# EXERCISE TASK:
Please continue the passage below about the 2023 Oklahoma Contemporary ArtNow biennial, picking up right after its last sentence.

# SOURCE EXCERPT:
OKLAHOMA CITY — The Soul Is a Wanderer, the 2023 Oklahoma Contemporary ArtNow biennial, emerged from a poem. Tulsa-based curator Lindsay Aveilhé envisioned the exhibition as a call-and-response with the poem “A Map to the Next World” by 2019–2022 US Poet Laureate Joy Harjo (Muscogee Nation) that would center personal and communal feelings toward the complex land that is Oklahoma and its surroundings. So although this exhibition is an opportunity for artists to tell their stories and address topics such as ancestry and sacred relationships with the natural world, it is also a chance for visitors to learn about Oklahoma.

The first work viewers encounter in the exhibition is a video, “A Map to the Next World” (2023), by filmmaker Sterlin Harjo (Seminole Nation of Oklahoma/Muscogee), best known for his television series Reservation Dogs. Reflecting on the land, the filmmaker recorded Joy Harjo (no relation) walking on her property while reading part of her poem. It is the first time he produced a film to exhibit in a contemporary art museum setting since, as he told me, “museums are the place where Indians go to die.”

# INFORMATION SHOWN:
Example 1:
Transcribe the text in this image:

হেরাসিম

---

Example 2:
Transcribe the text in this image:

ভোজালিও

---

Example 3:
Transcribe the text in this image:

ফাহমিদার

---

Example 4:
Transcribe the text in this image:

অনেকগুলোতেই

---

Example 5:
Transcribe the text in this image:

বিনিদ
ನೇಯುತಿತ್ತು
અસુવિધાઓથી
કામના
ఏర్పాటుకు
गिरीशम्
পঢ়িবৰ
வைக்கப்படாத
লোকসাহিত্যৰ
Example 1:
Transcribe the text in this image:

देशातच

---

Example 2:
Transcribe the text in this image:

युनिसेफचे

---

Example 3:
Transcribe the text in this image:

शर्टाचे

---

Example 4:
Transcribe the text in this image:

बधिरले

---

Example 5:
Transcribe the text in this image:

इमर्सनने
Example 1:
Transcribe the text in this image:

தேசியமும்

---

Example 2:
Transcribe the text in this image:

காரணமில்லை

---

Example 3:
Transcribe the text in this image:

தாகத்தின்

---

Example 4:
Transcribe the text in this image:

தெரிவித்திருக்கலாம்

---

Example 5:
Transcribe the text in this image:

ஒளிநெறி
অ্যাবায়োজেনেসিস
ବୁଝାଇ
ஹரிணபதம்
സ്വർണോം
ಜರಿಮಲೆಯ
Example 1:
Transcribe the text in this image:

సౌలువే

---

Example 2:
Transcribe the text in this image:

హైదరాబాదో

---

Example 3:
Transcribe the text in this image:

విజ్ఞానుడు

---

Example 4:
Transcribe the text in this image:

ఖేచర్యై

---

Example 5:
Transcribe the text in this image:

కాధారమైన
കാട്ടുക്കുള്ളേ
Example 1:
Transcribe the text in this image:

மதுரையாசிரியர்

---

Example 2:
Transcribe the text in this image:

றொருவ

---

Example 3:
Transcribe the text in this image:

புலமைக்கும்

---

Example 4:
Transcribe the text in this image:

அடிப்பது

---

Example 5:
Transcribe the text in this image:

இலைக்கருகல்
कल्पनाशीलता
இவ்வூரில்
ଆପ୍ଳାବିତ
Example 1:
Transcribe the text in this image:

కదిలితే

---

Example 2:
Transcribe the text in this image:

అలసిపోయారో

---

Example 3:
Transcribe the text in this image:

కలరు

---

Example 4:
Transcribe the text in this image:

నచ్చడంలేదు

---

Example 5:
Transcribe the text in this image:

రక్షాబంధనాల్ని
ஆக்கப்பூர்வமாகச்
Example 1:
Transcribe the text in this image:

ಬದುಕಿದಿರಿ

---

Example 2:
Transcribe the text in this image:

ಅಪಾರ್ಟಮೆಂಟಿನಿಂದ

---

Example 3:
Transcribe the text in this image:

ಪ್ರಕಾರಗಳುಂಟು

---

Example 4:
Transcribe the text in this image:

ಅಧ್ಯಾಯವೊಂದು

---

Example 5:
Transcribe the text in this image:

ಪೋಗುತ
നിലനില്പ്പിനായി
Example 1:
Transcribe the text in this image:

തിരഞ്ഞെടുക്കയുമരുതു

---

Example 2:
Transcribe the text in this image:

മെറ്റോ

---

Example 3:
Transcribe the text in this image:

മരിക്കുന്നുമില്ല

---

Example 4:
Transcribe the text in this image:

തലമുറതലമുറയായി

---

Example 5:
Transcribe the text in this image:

# RESULT OF THIS TASK:
The land is also a palpable presence in Ruth Borum-Loveland’s series Soil Studies, which resonates with Harjo’s verse: “You will see red cliffs. They are the heart, contained the ladder.” Borum-Loveland created grid paintings in brown tones with tempera made from soil and rocks she’s collected. Natural pigments derived from the Oklahoma land also appear in Yatika Starr Fields’s (Osage/Cherokee/Muscogee) large canvas, bearing the phrase “Whose Kicks?” The artist made the white pigment with crushed mussel shells found in rivers and lakes and named after Wilma Pearl Mankiller, the first female Principal Chief of the Cherokee Nation. Fields’s work is a critical response to pop culture representations of the iconic Route 66, which passes through the land of more than 25 tribal nations, from the song “(Get Your Kicks On) Route 66” to the work of artist Ed Ruscha (who had a large retrospective at OK Contemporary in 2021).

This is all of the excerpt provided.